Los timbales anunciaron el tercer movimiento, attacca, tanto en el espíritu como en la letra. Hubo un perfecto equilibrio entre espontaneidad y sofisticación, inocencia y culpa. Era inevitable pensar en un anticipo del “río” de Berio (su Sinfonia). Las sardónicas maderas tuvieron buena parte del mérito, como también es reseñable el fino sentido de la ironía que Harding y sus músicos aportaron en una justa medida. No hay duda de que los peces respondieron a la prédica, pero ¿Cómo era el predicador? ¿Un poco de Ecclesiastes, un poco de San Antonio de Padua?
La buena realización musical y claridad y lógica en el contrapunto remarcaron estas ideas. La música sonaba -de forma reveladora- más bachiana de lo que habitualmente escuchamos. No se podría decir que lo onírico y fantasmagórico de esta música estuviesen minimizados, sino que estos aspectos cobraban un mayor sentido en una globalidad más contrastada. Igualmente, los vínculos temáticos con la música de los movimientos previos y la venidera fueron aparentes y cruciales en todo momento.
En ‘Urlicht’, la expresión de Christianne Stotijn fue directa, nunca simplista. Su dicción fue cristalina.
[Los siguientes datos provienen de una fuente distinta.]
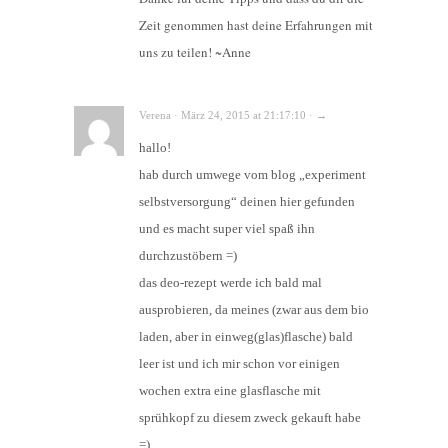
Zeit genommen hast deine Erfahrungen mit
uns zu teilen! ~Anne
Verena · März 24, 2015 at 21:17:10 · →
hallo!
hab durch umwege vom blog „experiment
selbstversorgung“ deinen hier gefunden
und es macht super viel spaß ihn
durchzustöbern =)
das deo-rezept werde ich bald mal
ausprobieren, da meines (zwar aus dem bio
laden, aber in einweg(glas)flasche) bald
leer ist und ich mir schon vor einigen
wochen extra eine glasflasche mit
sprühkopf zu diesem zweck gekauft habe
=)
La respuesta del metal al verso inicial constituyó un ambivalente coral ¿Se saludaba a la muerte o a algo más? Como sucede tan a menudo con Mahler, es una pregunta resbaladiza. El carácter Wunderhorn de la “canción” se sublimó, que no anuló, en este original contexto.
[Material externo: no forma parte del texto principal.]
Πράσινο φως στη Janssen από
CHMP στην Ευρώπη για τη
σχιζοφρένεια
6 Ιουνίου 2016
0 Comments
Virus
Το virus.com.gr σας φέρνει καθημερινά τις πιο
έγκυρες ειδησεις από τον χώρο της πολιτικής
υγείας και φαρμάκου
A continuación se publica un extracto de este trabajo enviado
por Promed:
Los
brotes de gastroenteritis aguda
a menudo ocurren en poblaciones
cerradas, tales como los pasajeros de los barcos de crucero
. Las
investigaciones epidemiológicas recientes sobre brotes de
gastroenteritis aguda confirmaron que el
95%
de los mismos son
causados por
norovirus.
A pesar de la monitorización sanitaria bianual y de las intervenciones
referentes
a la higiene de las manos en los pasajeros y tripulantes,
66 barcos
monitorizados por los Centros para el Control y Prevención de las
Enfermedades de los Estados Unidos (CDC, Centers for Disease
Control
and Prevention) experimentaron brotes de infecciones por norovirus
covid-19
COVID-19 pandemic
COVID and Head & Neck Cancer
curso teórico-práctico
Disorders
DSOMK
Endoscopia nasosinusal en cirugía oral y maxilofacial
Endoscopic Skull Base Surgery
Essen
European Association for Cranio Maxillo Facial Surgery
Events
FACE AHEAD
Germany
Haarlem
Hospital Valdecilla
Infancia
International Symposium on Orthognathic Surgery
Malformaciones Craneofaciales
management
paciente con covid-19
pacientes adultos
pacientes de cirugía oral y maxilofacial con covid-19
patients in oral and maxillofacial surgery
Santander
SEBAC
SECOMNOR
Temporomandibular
El paso al Final se produjo de de forma “natural” ¡Arte dentro del arte! Lo mismo se podría decir de los sucesivos esbozos temáticos. Hubo, por supuesto muchas diferencias con respecto a la Novena de Beethoven, pero las afinidades fueron al mismo tiempo muy claras, con Harding siempre permitiendo que saliesen a la luz. Una vez más, el drama pasó a un primer plano, pero sin sacrificar el puro dinamismo musical de la construcción (falsa dicotomía, pero que sin embargo merece esta mención heurística puntual) El diálogo entre la banda (¿de ultratumba?) in die Ferne y los músicos en el escenario fue auténticamente desconcertante. Al fin y al cabo la muerte y la resurrección no son moco de pavo. Tras unas interesantes vacilaciones –intencionadamente carentes de dramatismo- regresó el canto, la palabra -¿O quizás se podría decir, la Palabra? No podríamos asegurarlo ¡Esta es una de las claves de Mahler!
En su entrada, la dicción de Kate Royal resultó algo pobre –un remedo de vocalización operística. No fue así con la contribución liederística de Stotijn y de hecho Royal mejoró en su dúo con ella. Los coros de la Radio Sueca y de la Philharmonia demostraron una gran forma (indiferenciables en su perfección). Si digo que el resto de esta sección final funcionó por sí solo, estaría exagerando, pero lo cierto es que todo fluyó tan “naturalmente”– otra vez esta palabra–y de forma coherente con la hora de música anterior que casi parecía ser así. Por si fuera poco, el acorde en ‘Gott’ despertó escalofríos ¡Cómo debe ser!
Fue una pena que una minoría de onagros hiciese lo imposible por arruinar la conclusión, abortando el más breve de los silencios en su competición por el primer rebuzno. Semejante exhibicionismo egoísta no tiene sentido ni en un público ni en una interpretación mahleriana.